§ 阅读文本:
Director_Ni @ 2024-11-26 20:14:54
#include<bits/stdc++.h>
using namespace std;
#define ll long long
const int N=100009;
int main(){
int n,k;
cin>>n>>k;
ll s[N];ll dp[N];ll sum=0;
memset(dp,0,sizeof(dp));
memset(s,0,sizeof(s));
for(int i=1;i<=n;++i){
cin>>s[i];
sum+=s[i];
}
k++;deque<int>dq;
ll ans=sum;
dq.push_back(0);
for(int i=1;i<=n;++i){
while(!dq.empty()&&dq.front()<i-k){
dq.pop_front();
}
if(dq.empty()){
dp[i]=s[i];
}
else dp[i]=s[i]+dp[dq.front()];
while(!dq.empty()&&s[dq.back()]>s[i]){
dq.pop_back();
}
dq.push_back(i);
}
for(int i=n-k+1;i<=n;++i){
ans=min(ans,dp[i]);
}
cout<<sum-ans;
}
用的思路可能不太正统,就是让在区间内,不选的奶牛效率最小(每个k+1个奶牛都一定有一个不选)
by Director_Ni @ 2024-11-26 20:15:34
只过了#1#2#3#4#5#8

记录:

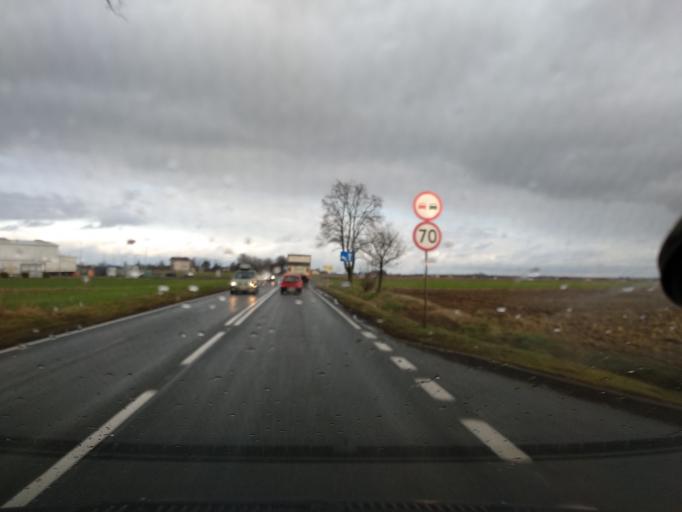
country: PL
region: Greater Poland Voivodeship
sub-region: Powiat koninski
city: Stare Miasto
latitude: 52.1462
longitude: 18.1978
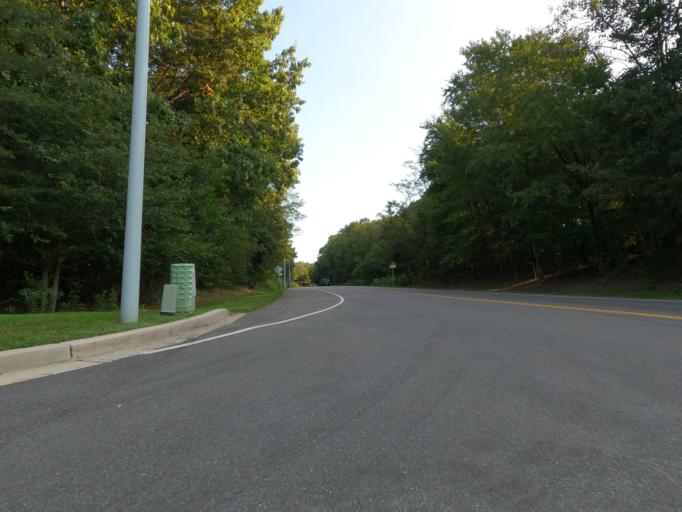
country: US
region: Maryland
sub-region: Anne Arundel County
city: South Gate
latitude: 39.1032
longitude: -76.6076
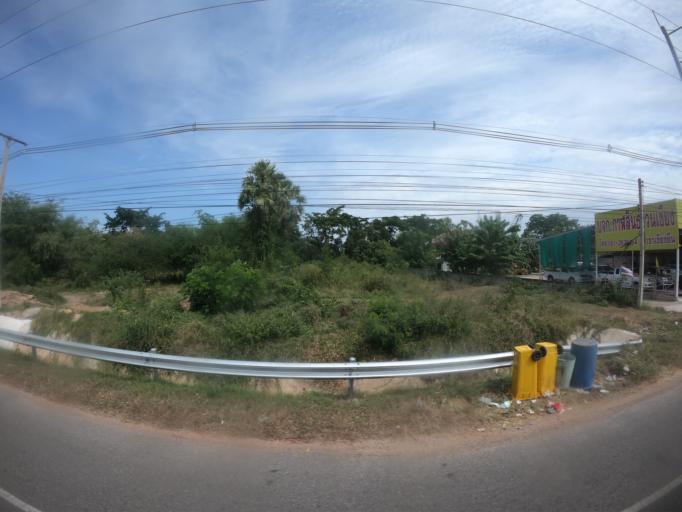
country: TH
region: Maha Sarakham
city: Chiang Yuen
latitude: 16.4145
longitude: 103.0863
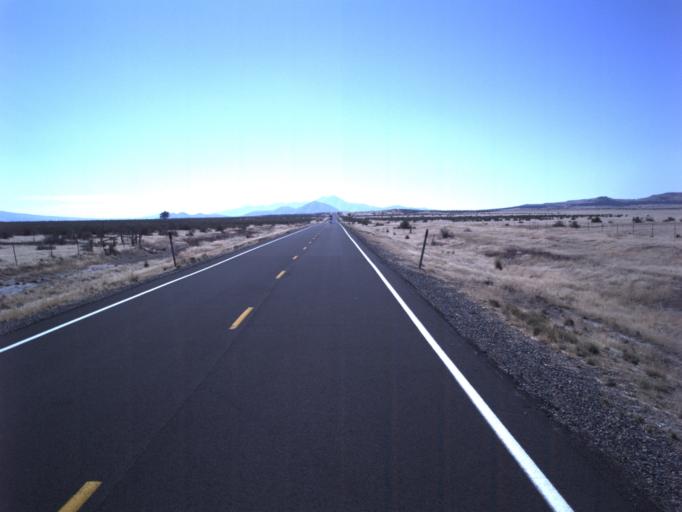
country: US
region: Utah
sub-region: Tooele County
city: Grantsville
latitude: 40.3106
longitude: -112.7433
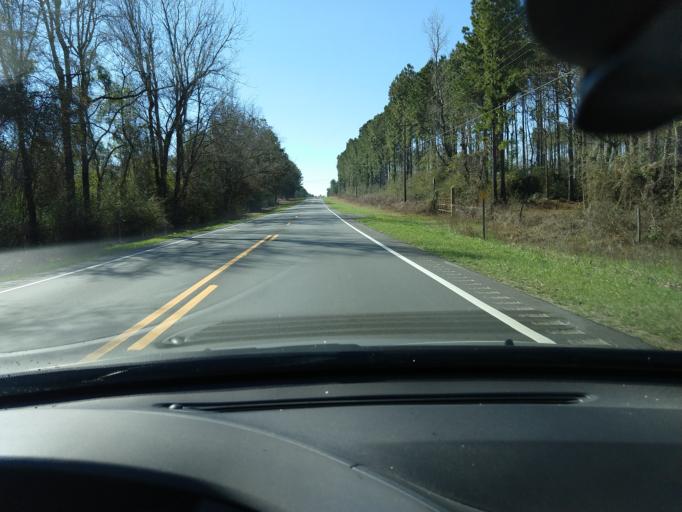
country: US
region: Alabama
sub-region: Covington County
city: Andalusia
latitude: 31.2220
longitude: -86.5316
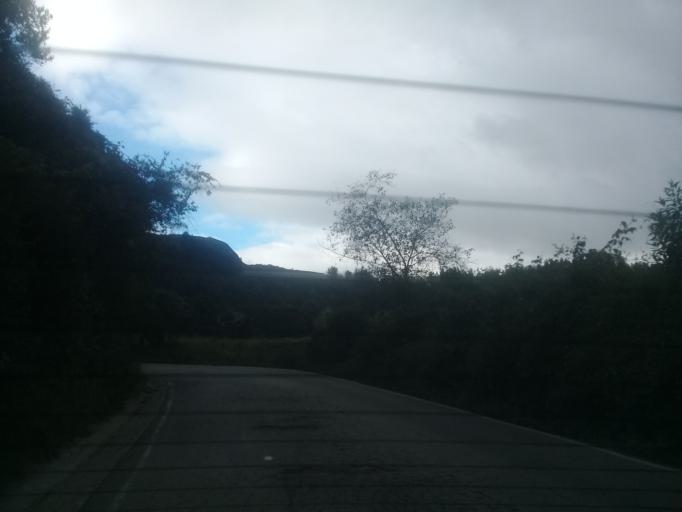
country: CO
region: Cundinamarca
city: Tabio
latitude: 4.9451
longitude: -74.1075
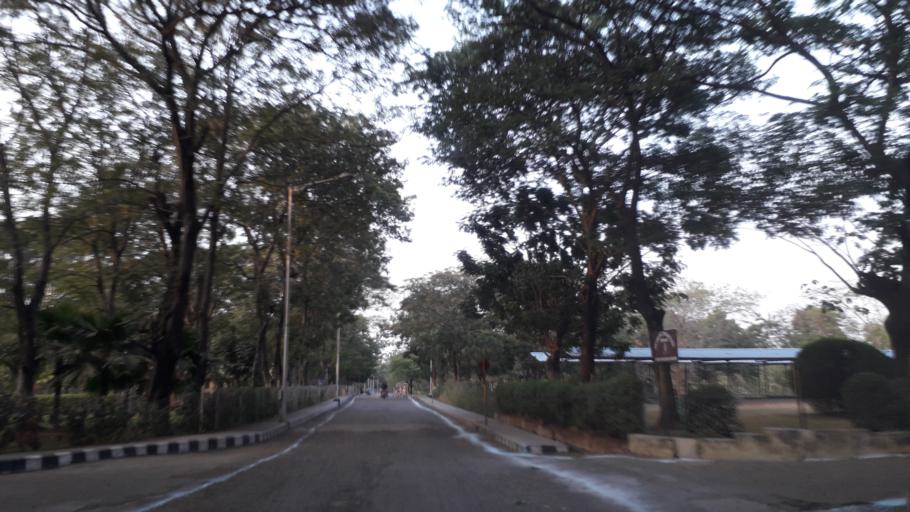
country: IN
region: Telangana
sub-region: Rangareddi
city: Singapur
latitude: 17.4680
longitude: 78.1647
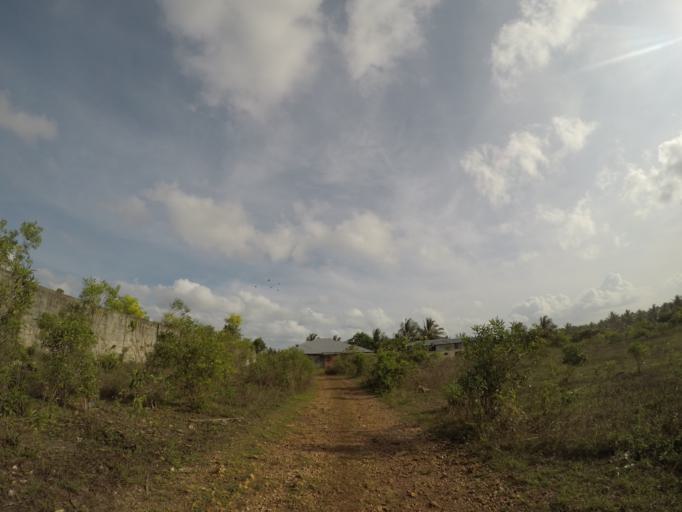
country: TZ
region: Zanzibar Central/South
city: Koani
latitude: -6.2242
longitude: 39.3085
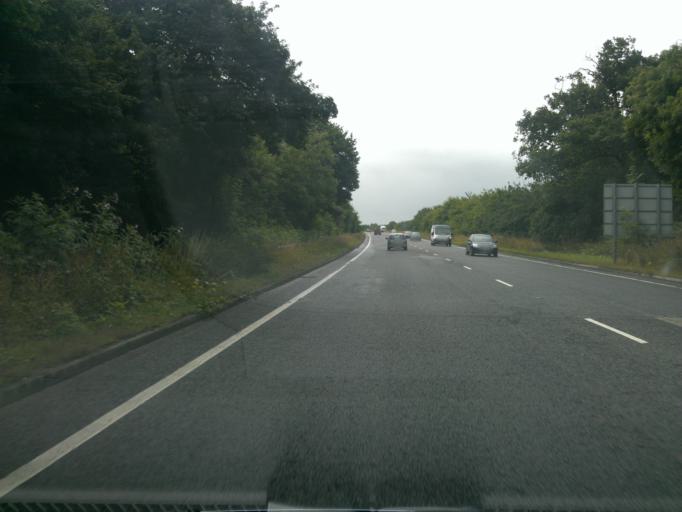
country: GB
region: England
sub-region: Essex
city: Little Clacton
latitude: 51.8186
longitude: 1.1373
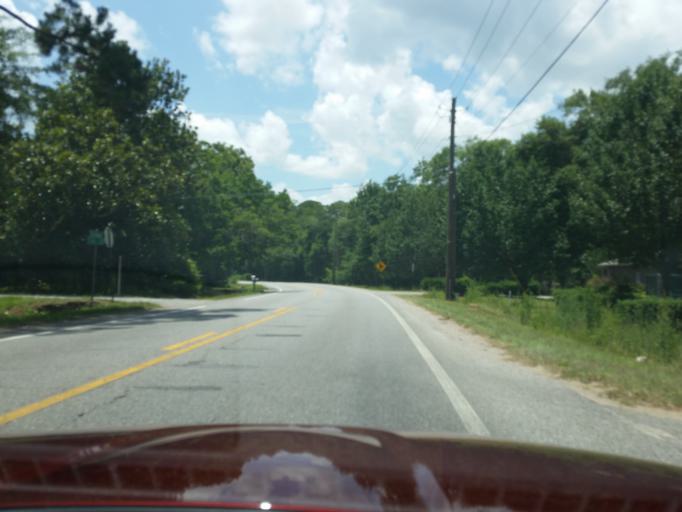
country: US
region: Florida
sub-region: Escambia County
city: Gonzalez
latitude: 30.5822
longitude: -87.2891
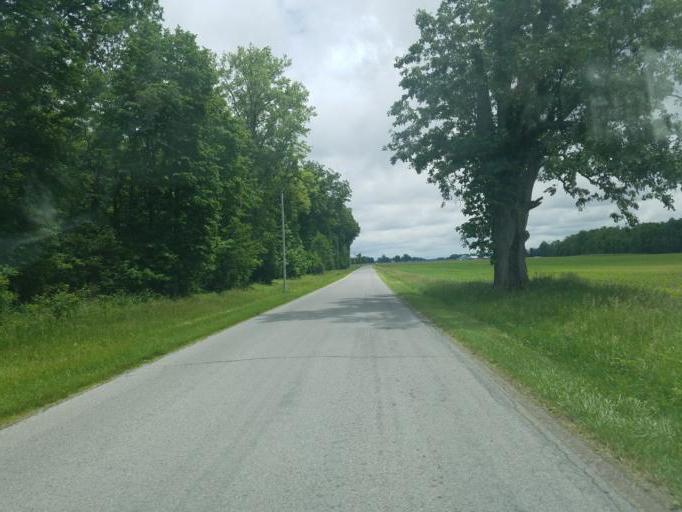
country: US
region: Ohio
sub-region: Crawford County
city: Bucyrus
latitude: 40.7757
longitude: -83.0404
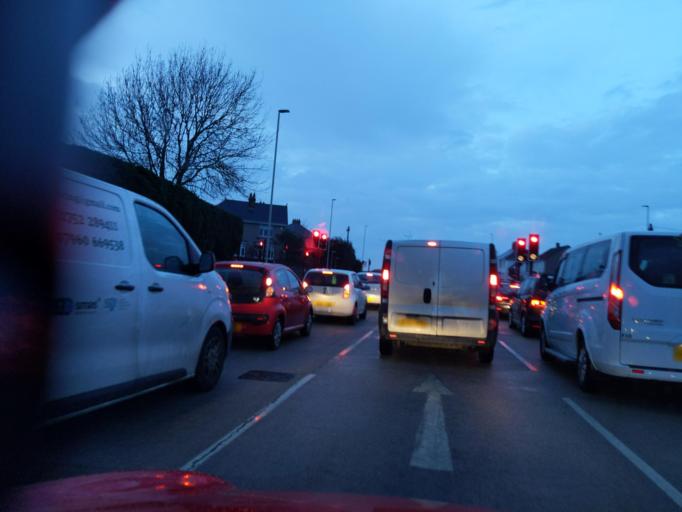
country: GB
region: England
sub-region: Plymouth
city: Plymstock
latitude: 50.3611
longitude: -4.0655
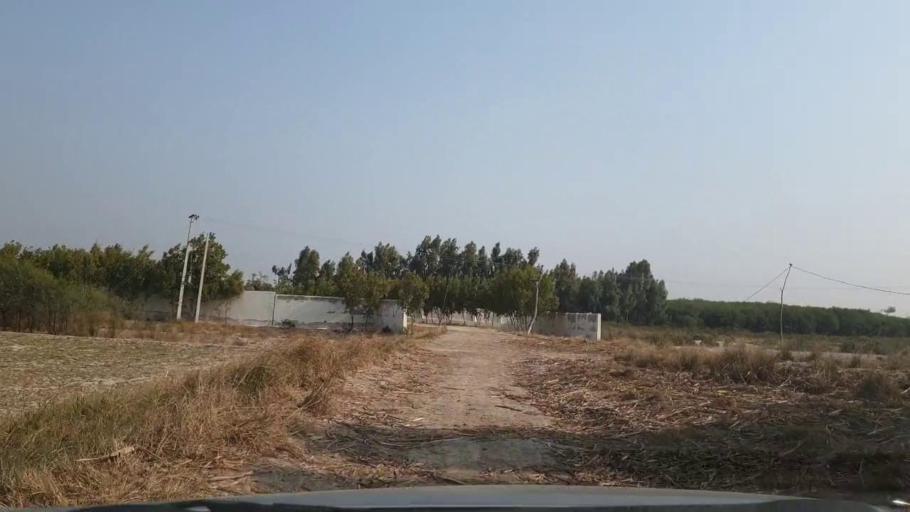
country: PK
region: Sindh
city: Matiari
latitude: 25.6439
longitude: 68.5757
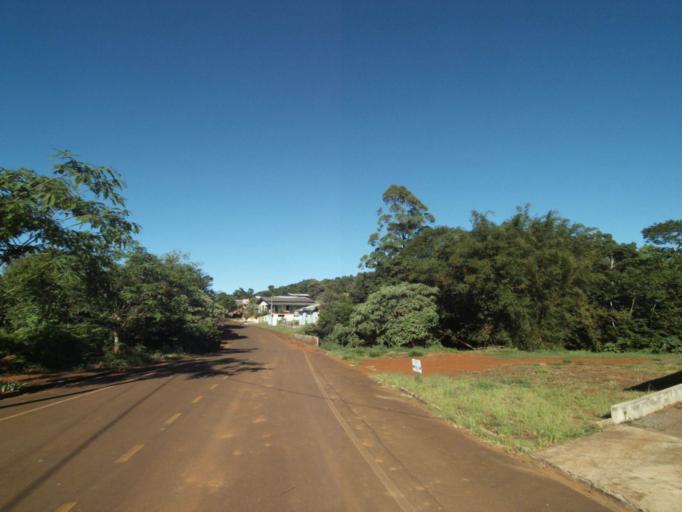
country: BR
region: Parana
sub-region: Pato Branco
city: Pato Branco
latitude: -26.2621
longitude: -52.7790
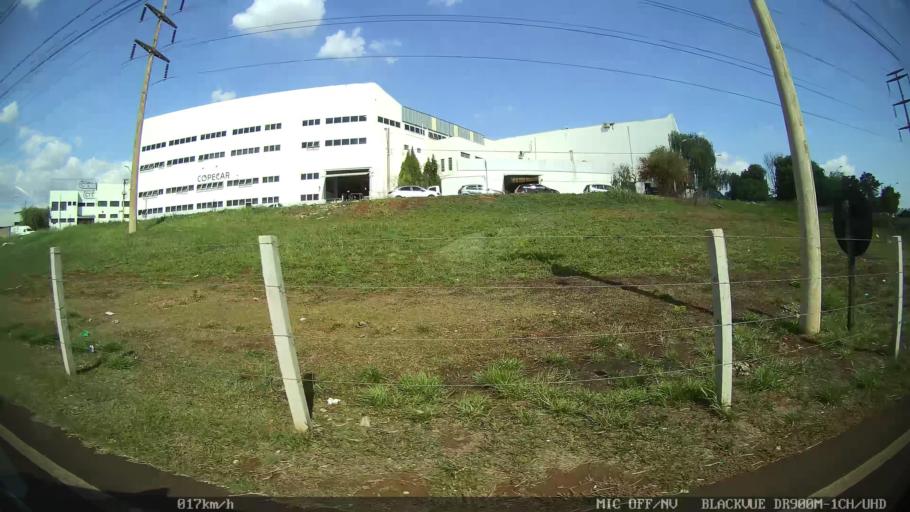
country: BR
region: Sao Paulo
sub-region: Ribeirao Preto
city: Ribeirao Preto
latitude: -21.1790
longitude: -47.8368
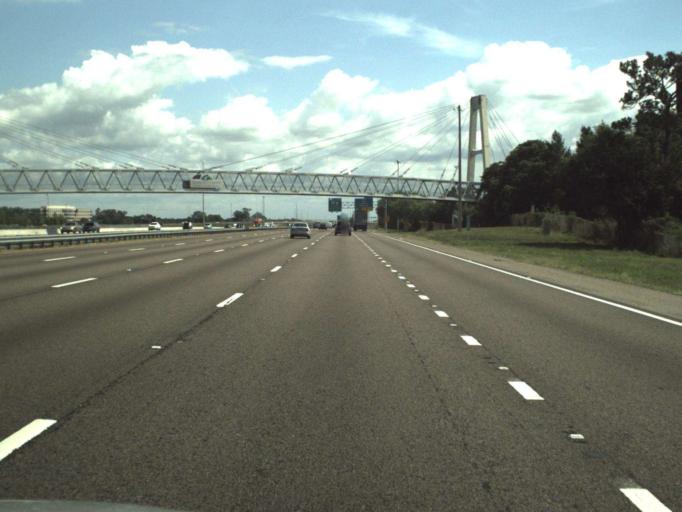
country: US
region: Florida
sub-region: Seminole County
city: Heathrow
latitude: 28.7776
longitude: -81.3546
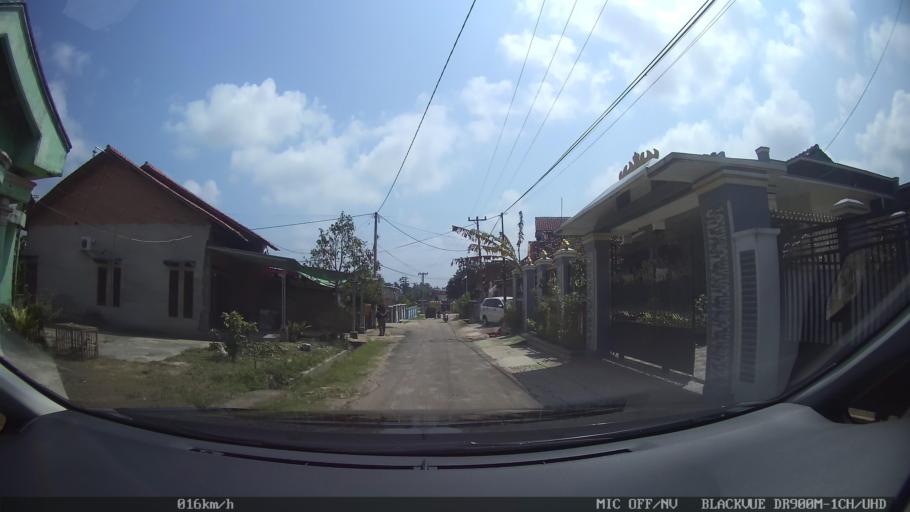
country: ID
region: Lampung
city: Kedaton
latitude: -5.3526
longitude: 105.2827
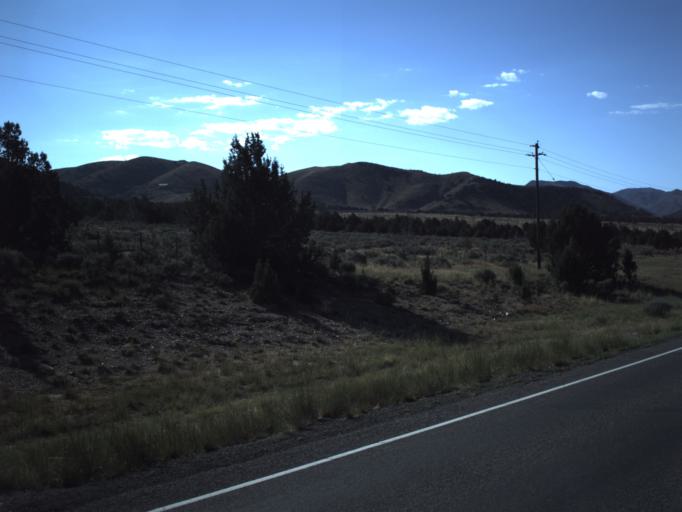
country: US
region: Utah
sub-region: Utah County
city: Genola
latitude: 39.9323
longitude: -112.1492
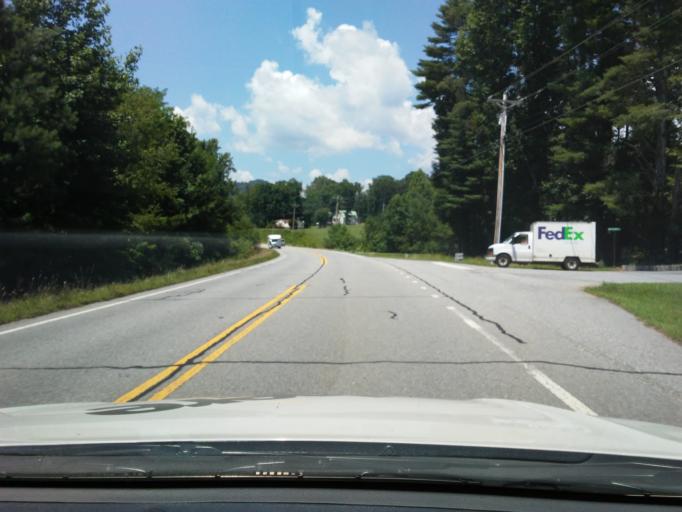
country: US
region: Georgia
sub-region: Towns County
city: Hiawassee
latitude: 34.9706
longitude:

§ 任务列表:
a) 将上面的阅读文本逐字逐句完整复述一遍。
b) 在数据行中，从含有“latitude: 16.4145”的那一行起，到含有“city: Bucyrus”的那一行为止（两端都包括），把这些行原样照抄一份，答案中不要写入图片。

§ 练习答案:
a)
Director_Ni @ 2024-11-26 20:14:54
#include<bits/stdc++.h>
using namespace std;
#define ll long long
const int N=100009;
int main(){
int n,k;
cin>>n>>k;
ll s[N];ll dp[N];ll sum=0;
memset(dp,0,sizeof(dp));
memset(s,0,sizeof(s));
for(int i=1;i<=n;++i){
cin>>s[i];
sum+=s[i];
}
k++;deque<int>dq;
ll ans=sum;
dq.push_back(0);
for(int i=1;i<=n;++i){
while(!dq.empty()&&dq.front()<i-k){
dq.pop_front();
}
if(dq.empty()){
dp[i]=s[i];
}
else dp[i]=s[i]+dp[dq.front()];
while(!dq.empty()&&s[dq.back()]>s[i]){
dq.pop_back();
}
dq.push_back(i);
}
for(int i=n-k+1;i<=n;++i){
ans=min(ans,dp[i]);
}
cout<<sum-ans;
}
用的思路可能不太正统,就是让在区间内,不选的奶牛效率最小(每个k+1个奶牛都一定有一个不选)
by Director_Ni @ 2024-11-26 20:15:34
只过了#1#2#3#4#5#8

b)
latitude: 16.4145
longitude: 103.0863
country: US
region: Utah
sub-region: Tooele County
city: Grantsville
latitude: 40.3106
longitude: -112.7433
country: US
region: Alabama
sub-region: Covington County
city: Andalusia
latitude: 31.2220
longitude: -86.5316
country: CO
region: Cundinamarca
city: Tabio
latitude: 4.9451
longitude: -74.1075
country: IN
region: Telangana
sub-region: Rangareddi
city: Singapur
latitude: 17.4680
longitude: 78.1647
country: TZ
region: Zanzibar Central/South
city: Koani
latitude: -6.2242
longitude: 39.3085
country: GB
region: England
sub-region: Essex
city: Little Clacton
latitude: 51.8186
longitude: 1.1373
country: US
region: Florida
sub-region: Escambia County
city: Gonzalez
latitude: 30.5822
longitude: -87.2891
country: US
region: Ohio
sub-region: Crawford County
city: Bucyrus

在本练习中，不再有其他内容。